Fan-spiration: “FC Bayern became my safe space”
Tamara Jeremić’s love for sports in general started at a very young age: whether it was football, basketball, tennis, water polo or anything else – Tamara has always enjoyed the nature of sports.
“Serbia is full of talented people and you could always find some of them lifting some trophies or winning some medals, so sports are a huge part of who Serbs are,” the 23-year-old says about her home country.
But with football, she adds, it was a little bit different. Serbia’s national team wasn’t all that successful, yet football remained the most popular sport in the country – this, Tamara explains, is probably due to the huge rivalry of the two Belgrade clubs, Red Star and Partizan.
“I enjoyed watching football as much as any other sport, but I remember always hearing that football wasn’t for girls and because I was still young back then, I believed it,” she says.
Fast forward to 2010 when Serbia and Germany were facing each other during the group stage of the World Cup. Tamara was home alone that day and decided to watch it. At the very least, she thought, she could practice her German language skills.

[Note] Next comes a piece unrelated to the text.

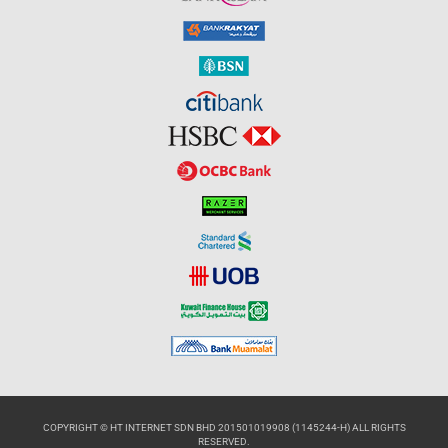
COPYRIGHT © HT INTERNET SDN BHD 201501019908 (1145244-H) ALL RIGHTS
RESERVED.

“In Serbia, you start learning English when you are 7 years old, and then a second foreign language at 12,” Tamara explains. “I had the option to choose between German, Russian and French. My whole family studied Russian, so I decided I wanted to do something different and chose German as my second foreign language.”
Sitting in front of the TV, she decided to listen to the commentator and write down the names of the German players he mentioned to see if she spelled them correctly.
“Obviously, Schweinsteiger was the first one that caught my eye, or my ear, I should say, and by writing down his name, I remembered him,” Tamara recalls. “After Schweinsteiger, there was Badstuber, then Lahm, then Gomez and finally Podolski – and his name did not sound German at all.”
After the game – which Serbia won 1-0 – Tamara began to look up the players and realized that many of them were from FC Bayern Munich. This is how she was drawn to the club in the first place, feeling mesmerized particularly by Bastian Schweinsteiger and Philipp Lahm.
It was not only her love for the German football team that blossomed, but also her interest in the German language. Even though she didn’t like German at first and admits that she had a lot of difficulties with it, Tamara is currently a student at the Faculty of Philology in Belgrade, majoring in German language, literature and culture.
After Tamara’s initial “encounter” with Bayern Munich, she stopped watching football again.
“Yet again, I was told by everyone that football isn’t for girls,” she says. “The older people especially didn’t want to hear about me cheering for a German team because of the history the countries share. It didn’t really makes sense to me, but since I was still young, I didn’t openly disagree.”
At the 2014 World Cup, Tamara was 17 years old and frankly didn’t care anymore about who was going to say what about her support for Germany.
“I stayed in my room and watched every game I possibly could. From the beginning, I was cheering for Germany, because Serbia didn’t qualify and I still knew a lot of the players,” she says. “I enjoyed watching every game so much, it was incredible.”
Once the World Cup was over, it was clear that Tamara wouldn’t let anyone ever tell her again that she shouldn’t be watching football. The tournament also renewed her interest in FC Bayern – she has been an ardent supporter ever since.
“To be completely honest, I was going through a lot when I started watching Bayern,” Tamara acknowledges. “Mentally, I wasn’t at my best. But knowing that I had that one Bundesliga game to look forward to, no matter what, made me feel like I was at least in control of something. At that time, Bayern truly was my safe space.”
Every Saturday, Tamara would sit eagerly in front of her TV, waiting for the football match to begin.
“It was more than just the sport itself, there was something about the players that I really loved,” she remembers. “Even though I obviously never met them in person, I had this great feeling about them. It really sounds sappy when I say it like this, but I can’t even start to explain how much of an important role the club played for me throughout the years.”
FC Bayern is also the reason why Tamara signed up on Twitter.
“I wanted to have someone to talk to about Bayern, because they just aren’t that popular here,” she says. “I’m really thankful for Twitter and all the amazing fans I met there. There isn’t much room for Bayern in my everyday conversations because I am the only one who watches Bayern of my friends and family.”
Schweinsteiger and Lahm were among the first names she learned from the German national team, and therefore two of Tamara’s most devastating moments as a football fan came when these two club legends decided to leave (Schweinsteiger) and retire (Lahm).
“Oh, and that one completely rigged game against Real Madrid at the Allianz Arena,” she adds, referring to the Champions League match in 2017 that was highly controversial due to a number of wrong decisions by the referee. “I have never felt more furious than I did when watching that game.”
When the pandemic is over, Tamara plans to travel to Munich to watch a football game at the Allianz Arena and see her favorite players live on the pitch – even though she can’t really determine who exactly her favorite player is.
“It has always been more than one, but some of them are Schweinsteiger, Lahm, Müller, Lewandowski, Neuer, Kimmich, Gnabry, Coman, Davies, and many more,” she says, laughing. “I know that many may not agree, but it is impossible to just choose one.”